Can data be recovered after formatting and deleting data from an SMR hard drive?What does "zeroing out the underlying disk" mean?
Why can't data recovery software recover anything?
This article discusses the technical principles of SMR hard drives and provides solutions for
recovering data from a damaged or formatted Western Digital SMR190 drive with a full disk error (zero data) .
When discussing Western Digital SMR (Shingled Magnetic Residual Electric)
hard drives, it's essential to understand the Level 2 Decoding Table (LBA) firmware module 190.
This LBA, stored within module 190, translates physical addresses into logical addresses (LBAs).
The physical address here is not a C/H/S address, but rather a wattage/offset/size.
It also records which LBAs have allocated addresses and which do not.
When reading an allocated LBA, the hard drive head reads the data from the disk platter and returns it to the host.

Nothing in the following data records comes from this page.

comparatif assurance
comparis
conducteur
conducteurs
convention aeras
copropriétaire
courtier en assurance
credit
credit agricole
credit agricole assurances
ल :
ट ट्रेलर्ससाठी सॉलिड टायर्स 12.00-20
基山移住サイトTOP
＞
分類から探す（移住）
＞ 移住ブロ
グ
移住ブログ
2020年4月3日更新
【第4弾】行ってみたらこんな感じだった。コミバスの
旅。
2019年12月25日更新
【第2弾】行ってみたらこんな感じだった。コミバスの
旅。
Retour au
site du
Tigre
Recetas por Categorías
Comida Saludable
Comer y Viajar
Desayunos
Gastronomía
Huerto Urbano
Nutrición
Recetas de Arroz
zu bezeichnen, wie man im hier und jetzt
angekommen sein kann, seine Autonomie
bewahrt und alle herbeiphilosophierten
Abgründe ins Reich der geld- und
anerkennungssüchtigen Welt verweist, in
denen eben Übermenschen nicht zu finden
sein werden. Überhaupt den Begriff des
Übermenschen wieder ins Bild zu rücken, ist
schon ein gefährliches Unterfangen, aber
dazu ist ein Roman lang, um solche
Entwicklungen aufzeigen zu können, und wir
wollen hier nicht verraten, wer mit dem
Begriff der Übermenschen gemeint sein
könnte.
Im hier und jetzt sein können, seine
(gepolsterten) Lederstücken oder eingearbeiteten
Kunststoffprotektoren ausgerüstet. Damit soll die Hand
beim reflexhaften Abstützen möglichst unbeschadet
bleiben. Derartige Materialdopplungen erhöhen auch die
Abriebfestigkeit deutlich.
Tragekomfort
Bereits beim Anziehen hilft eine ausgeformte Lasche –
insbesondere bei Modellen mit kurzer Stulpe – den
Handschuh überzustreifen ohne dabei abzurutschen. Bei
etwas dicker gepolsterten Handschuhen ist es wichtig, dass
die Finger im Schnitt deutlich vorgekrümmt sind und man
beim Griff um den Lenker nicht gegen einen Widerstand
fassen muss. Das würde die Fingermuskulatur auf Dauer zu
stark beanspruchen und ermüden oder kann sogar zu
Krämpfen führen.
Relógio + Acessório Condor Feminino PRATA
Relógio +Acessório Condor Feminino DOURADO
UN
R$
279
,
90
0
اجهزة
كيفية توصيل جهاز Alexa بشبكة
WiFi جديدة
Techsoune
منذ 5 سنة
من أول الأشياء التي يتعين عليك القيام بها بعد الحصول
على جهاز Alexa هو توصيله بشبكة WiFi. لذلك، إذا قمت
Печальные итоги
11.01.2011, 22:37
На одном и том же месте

When reading an unallocated area, the hard drive does not read the platter and directly returns a sector of all zeros.
[*] Common Problems with the Level 2 Decoding Table:
1. Due to the large size of the Level 2 decoding table, an unexpected interruption during the write process can lead to data inconsistency and logical errors.

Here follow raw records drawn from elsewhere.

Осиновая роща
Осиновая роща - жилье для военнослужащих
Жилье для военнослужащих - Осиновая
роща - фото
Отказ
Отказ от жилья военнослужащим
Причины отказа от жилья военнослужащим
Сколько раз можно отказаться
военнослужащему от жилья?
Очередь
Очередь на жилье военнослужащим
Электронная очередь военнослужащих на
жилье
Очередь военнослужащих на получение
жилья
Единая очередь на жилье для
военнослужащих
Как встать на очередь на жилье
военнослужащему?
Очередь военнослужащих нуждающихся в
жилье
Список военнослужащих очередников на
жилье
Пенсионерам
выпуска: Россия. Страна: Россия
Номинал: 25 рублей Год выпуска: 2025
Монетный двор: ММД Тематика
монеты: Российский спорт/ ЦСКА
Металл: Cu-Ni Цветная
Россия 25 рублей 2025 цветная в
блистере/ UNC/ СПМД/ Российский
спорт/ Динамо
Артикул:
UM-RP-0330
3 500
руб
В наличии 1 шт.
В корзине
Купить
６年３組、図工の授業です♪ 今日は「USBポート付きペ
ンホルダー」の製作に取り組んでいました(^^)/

2. Bad sectors in the firmware area can render some sectors of the Level 2 decoding table unreadable.
3. Failures such as head malfunctions can cause the Level 2 decoding table to become unreadable, prompting the hard drive to automatically rebuild the decoding table.
4. User deletion or formatting of the partition.

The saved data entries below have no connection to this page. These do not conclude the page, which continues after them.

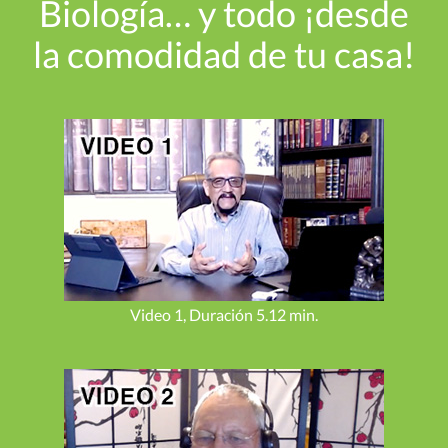
Biología… y todo ¡desde
la comodidad de tu casa!
Video 1, Duración 5.12 min.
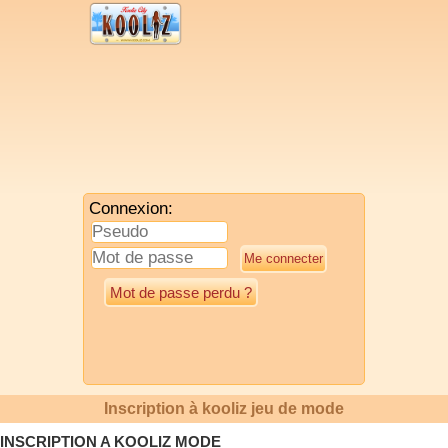
Connexion:
Mot de passe perdu ?
Inscription à kooliz jeu de mode
INSCRIPTION A KOOLIZ MODE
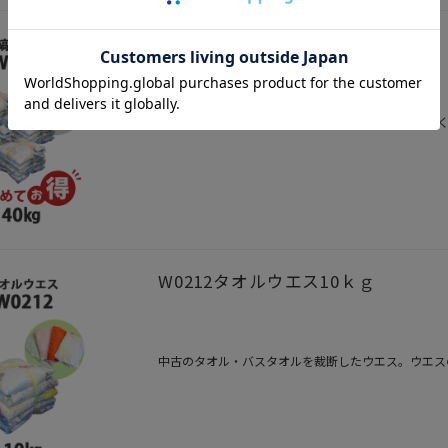
まとめてお得W0240縞ウエス40kg
まとめてお得40kg淡い色のワイシャツやシーツが多
W0212タオルウエス10ｋｇ
中古のタオル・バスタオルを裁断したウエス。ウエス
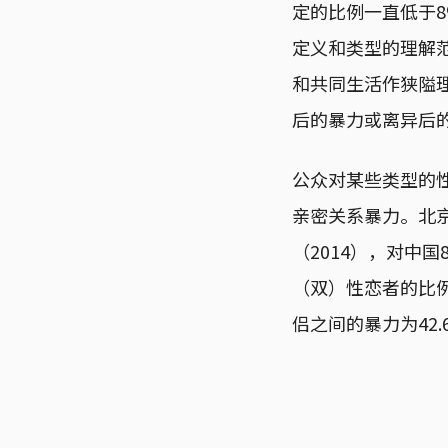
定的比例一直低于
定义和类型的理解
和共同生活作狭隘
后的暴力或离异后
公众对某些类型的
亲密关系暴力。北
（2014），对中
（双）性恋者的比例
侣之间的暴力为42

5. Manual rebuilding or clearing of the 190's own data.
The probability of any of these five situations occurring is very high; any one of them will result in the underlying sector data being zeroed out.
**** Hidden Message *****
** Internal Structure of Module 190
[*]File Header Structure (Address: 0):
0-3: File header version "ROYL"
4-4: File header type, 1=General, 2=PS, 3=Overlay, 4=Flash
5-5: Reserved, unused.
6-7: File header size
8-9: Module ID (0x190) OxOA-OxOB: Lower 16 bits of the module sector
number. (Because the module length exceeds the 16-bit range, the higher
bits are not recorded)
OxOC-OxOD: Unused (checksum value in other modules)
[*]TIS Data (Address: 0xE3D000)
The data start address is not fixed; different families have different
addresses.
TIS Header (0xE3D000)
0-2: TIS Identifier
0x10-0x11: Current TIS sector address.
TIS data (0xE3D000 + 0x200)
0-3: Block size
4-7: Number of blocks
~: TIS data section
[*]Block data:
The data begins after the TIS data ends.